BM - Ah non Gauguin et Munch… Gaugin est plus décoratif que Munch.
BC - Ah pardon je connais pas Munch. J’avais Klimt en tête. Munch je connais pas.
BM - Munch c’est comme Gauguin.
BC - Où tu peux en voir?
BM - Je sais pas… c’est les mêmes couleurs.
BC - Gauguin je commence. J’aimais pas, je commence à aimer.
BM - J’aime bien aussi Camille Corot. J’en ai vu récemment. Et même… l’Angélus là… le peintre des
paysans… Meunier, Seunier…
BC - Je peux trouver très beau Modigliani.
BM - Moi un petit peu les couleurs mais pas trop les formes. Le jeu des complémentaires mais c’est tout.
Je le trouve pas très fort.
BC - C’est ce qu’on reproche à Modigliani…
BM - C’est assez plat… C’est pas ce que j’aime. J’aime quand y a de la profondeur dans la peinture, quand
ça va très profond. Et Modigliani ça va pas très profond dans la texture même de la peinture. À part le
jeu des complémentaires, j’aime bien les couleurs. Il a pas du peindre assez longtemps, il aurait fallu le
voir après.
BC - Il a pas fait de sculptures?
BM - Si des têtes, y en a une au LAM assez belle.
BC - Profondeur tu parles d’épaisseur?
BM - Non, non… Eugène Leroi il en a fait des pas mal… T’aimes pas ça?
BC - Moi j’aime pas la profondeur en épaisseur.
BM - Moi j’aime bien. La profondeur je parle aussi des techniques comme le sfumato, pour avoir une
profondeur dans le ciel. Avec des glacis superposés et tout ça. Moi j’aime quand y a beaucoup de matière,
de profondeur, des endroits où y en a pas, des endroits où y en a. J’aime pas les peintures trop plates.
BC - Alors que moi quand je vois ça j’ai l’impression que le mec a perdu son propos. J’ai l’impression qu’il
s’est égaré.
BM - Parce qu’il a passé trop de temps à faire son truc?
BC - Parce qu’il a passé trop de temps, quelque chose s’est évaporé.

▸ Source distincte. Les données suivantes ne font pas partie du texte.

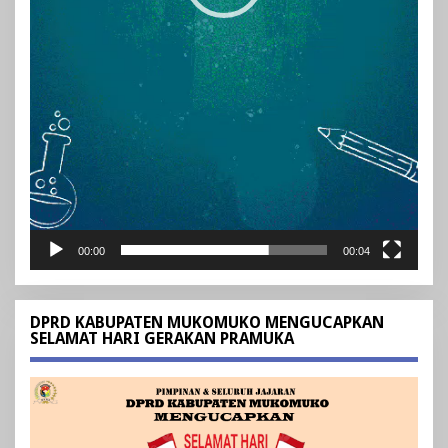
00:00
00:04
DPRD KABUPATEN MUKOMUKO MENGUCAPKAN
SELAMAT HARI GERAKAN PRAMUKA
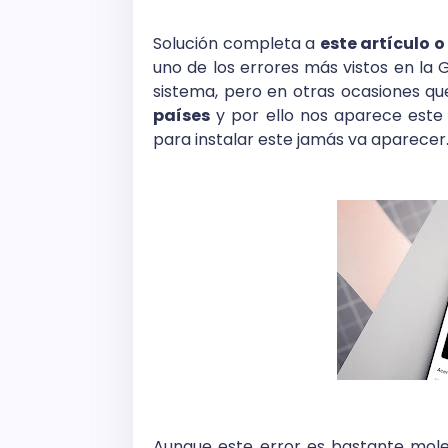
Solución completa a
este artículo 
uno de los errores más vistos en la 
sistema, pero en otras ocasiones 
países
y por ello nos aparece este
para instalar este jamás va aparecer
Aunque este error es bastante molest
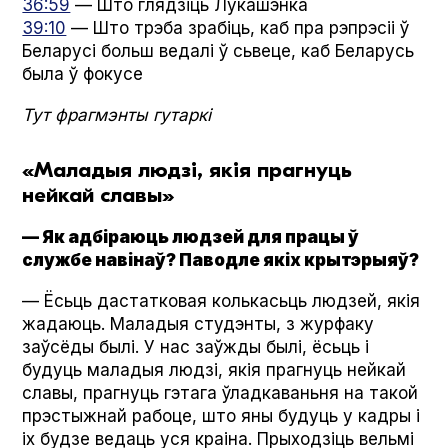
36:59
— Што глядзіць Лукашэнка
39:10
— Што трэба зрабіць, каб пра рэпрэсіі ў
Беларусі больш ведалі ў сьвеце, каб Беларусь
была ў фокусе
Тут фрагмэнты гутаркі
«Маладыя людзі, якія прагнуць
нейкай славы»
— Як адбіраюць людзей для працы ў
службе навінаў? Паводле якіх крытэрыяў?
— Ёсьць дастатковая колькасьць людзей, якія
жадаюць. Маладыя студэнты, з журфаку
заўсёды былі. У нас заўжды былі, ёсьць і
будуць маладыя людзі, якія прагнуць нейкай
славы, прагнуць гэтага ўладкаваньня на такой
прэстыжнай рабоце, што яны будуць у кадры і
іх будзе ведаць уся краіна. Прыходзіць вельмі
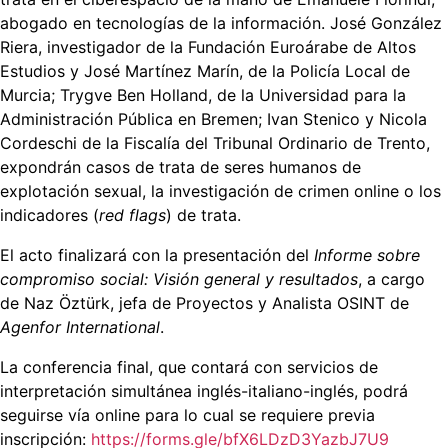
abogado en tecnologías de la información. José González
Riera, investigador de la Fundación Euroárabe de Altos
Estudios y José Martínez Marín, de la Policía Local de
Murcia; Trygve Ben Holland, de la Universidad para la
Administración Pública en Bremen; Ivan Stenico y Nicola
Cordeschi de la Fiscalía del Tribunal Ordinario de Trento,
expondrán casos de trata de seres humanos de
explotación sexual, la investigación de crimen online o los
indicadores (
red flags
) de trata.
El acto finalizará con la presentación del
Informe sobre
compromiso social: Visión general y resultados
, a cargo
de Naz Öztürk, jefa de Proyectos y Analista OSINT de
Agenfor International
.
La conferencia final, que contará con servicios de
interpretación simultánea inglés-italiano-inglés, podrá
seguirse vía online para lo cual se requiere previa
inscripción:
https://forms.gle/bfX6LDzD3YazbJ7U9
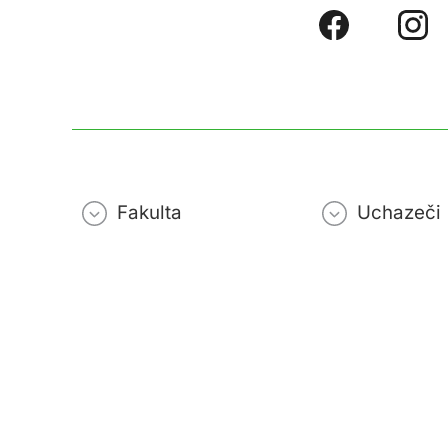
Fakulta
Uchazeči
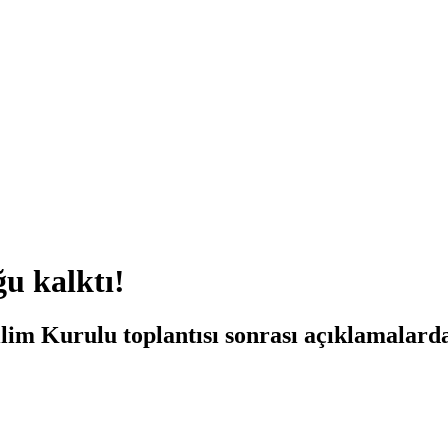
u kalktı!
m Kurulu toplantısı sonrası açıklamalard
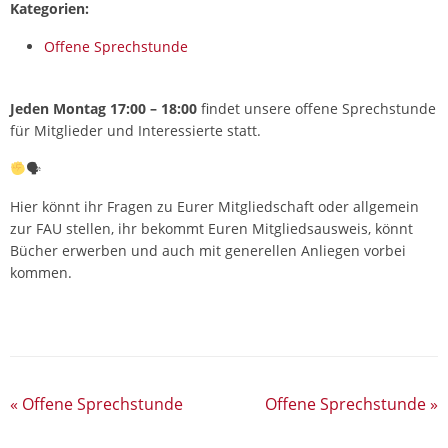
Kategorien:
Offene Sprechstunde
Jeden Montag 17:00 – 18:00
findet unsere offene Sprechstunde
für Mitglieder und Interessierte statt.
🗣
Hier könnt ihr Fragen zu Eurer Mitgliedschaft oder allgemein
zur FAU stellen, ihr bekommt Euren Mitgliedsausweis, könnt
Bücher erwerben und auch mit generellen Anliegen vorbei
kommen.
«
Offene Sprechstunde
Offene Sprechstunde
»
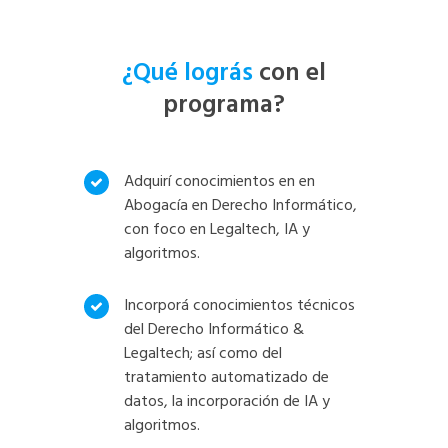
¿Qué lográs
con el
programa?
Adquirí conocimientos en en
Abogacía en Derecho Informático,
con foco en Legaltech, IA y
algoritmos.
Incorporá conocimientos técnicos
del Derecho Informático &
Legaltech; así como del
tratamiento automatizado de
datos, la incorporación de IA y
algoritmos.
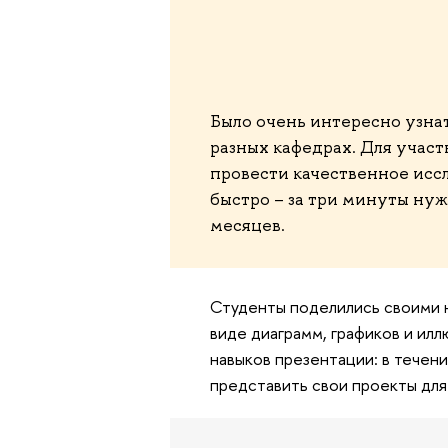
Было очень интересно узна
разных кафедрах. Для участ
провести качественное иссл
быстро – за три минуты нуж
месяцев.
Студенты поделились своими н
виде диаграмм, графиков и ил
навыков презентации: в течен
представить свои проекты для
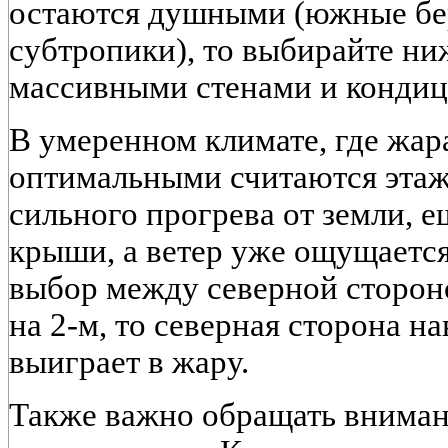
остаются душными (южные бе
субтропики), то выбирайте ни
массивными стенами и конди
В умеренном климате, где жар
оптимальными считаются этажи
сильного прогрева от земли, е
крыши, а ветер уже ощущается.
выбор между северной сторон
на 2-м, то северная сторона н
выиграет в жару.
Также важно обращать вниман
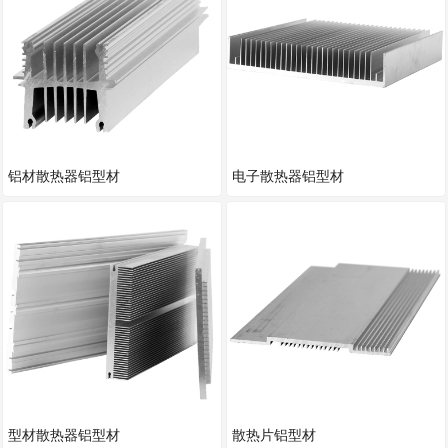
铝材散热器铝型材
电子散热器铝型材
型材散热器铝型材
散热片铝型材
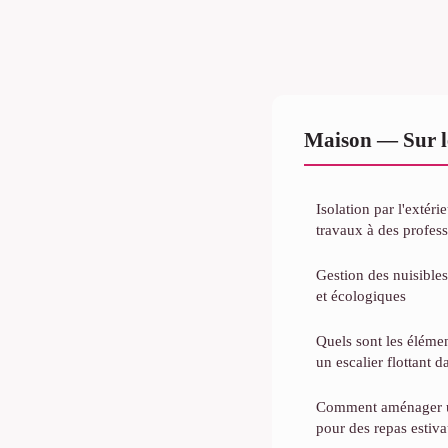
Maison — Sur l
Isolation par l'extéri
travaux à des profess
Gestion des nuisibles
et écologiques
Quels sont les élémen
un escalier flottant d
Comment aménager un
pour des repas estiv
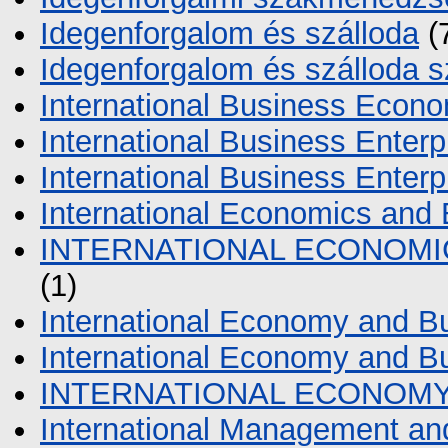
Idegenforgalom és szálloda
(
Idegenforgalom és szálloda 
International Business Econ
International Business Enterp
International Business Enter
International Economics an
INTERNATIONAL ECONOM
(1)
International Economy and B
International Economy and B
INTERNATIONAL ECONOM
International Management an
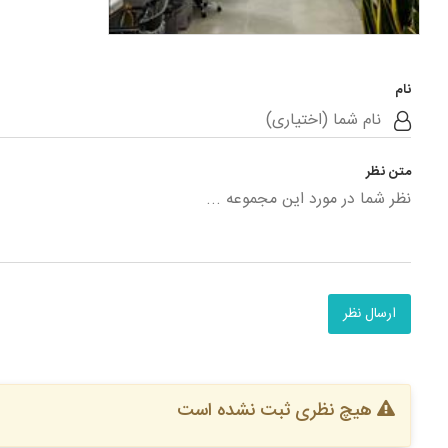
نام
متن نظر
ارسال نظر
هیچ نظری ثبت نشده است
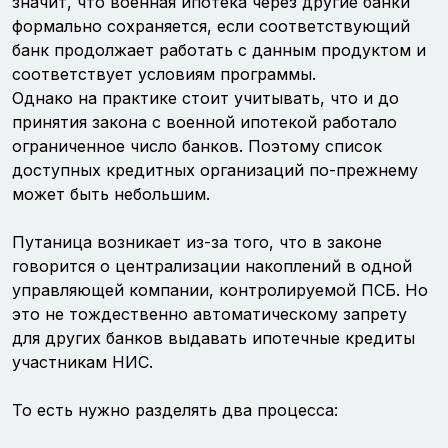
значит, что военная ипотека через другие банки
формально сохраняется, если соответствующий
банк продолжает работать с данным продуктом и
соответствует условиям программы.
Однако на практике стоит учитывать, что и до
принятия закона с военной ипотекой работало
ограниченное число банков. Поэтому список
доступных кредитных организаций по-прежнему
может быть небольшим.
Путаница возникает из-за того, что в законе
говорится о централизации накоплений в одной
управляющей компании, контролируемой ПСБ. Но
это не тождественно автоматическому запрету
для других банков выдавать ипотечные кредиты
участникам НИС.
То есть нужно разделять два процесса:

BM - C’est le contraire, plus tu passes tu temps, moins ça s’évapore. Plus tu passes du temps, plus ton truc
est précis. Toi c’est un truc de samouraï quoi, toi c’est le geste. La peinture… Gutai !
BC - C’est très “pensée orientale”. Je me suis jamais intéressé à tout ça mais tout m’y ramène tout le temps.
Cette idée de tenir l’essence d’une pensée, si tu passes trop de temps dessus tu vas te donner des raisons,
alors certes tu vas le préciser mais tu vas aussi élaborer des idées qui étaient pas là à la base et tu ne sais
pas si elles viennent pas en quelque sorte déplacer des choses, déplacer ta pensée.
BM - Tu penses peut-être plus à toi qu’à la peinture. Parce qu’en fait, quand tu fais la peinture, tu penses à
ton geste, donc en fait la peinture c’est la trace du geste. Moi je pense pas ça moi je pense que la peinture
c’est un objet en soi qui existe de lui-même et qui est complètement séparé de son créateur. Juste tu fais la
peinture et la peinture existe. T’es un moyen pour elle d’exister. T’es pas l’en-soi de la peinture. C’est pour
ça que Picasso disait “La peinture est plus forte que moi”, ou un truc comme ça.
BC - Picasso il a tout dit. Ceci dit tout ça est faux, non c’est pas faux mais… Il est quand même hyper
présent dans son oeuvre. Lui, son personnage. Mais en même temps il a créé des choses qui sont très très
fortes. J’essaie de penser comme toi ma peinture. Mais moi quand je vois une toile blanche j’ai pas envie
de peindre dessus. Pendant quelques heures j’ai envie de la laisser être une toile, être une peinture.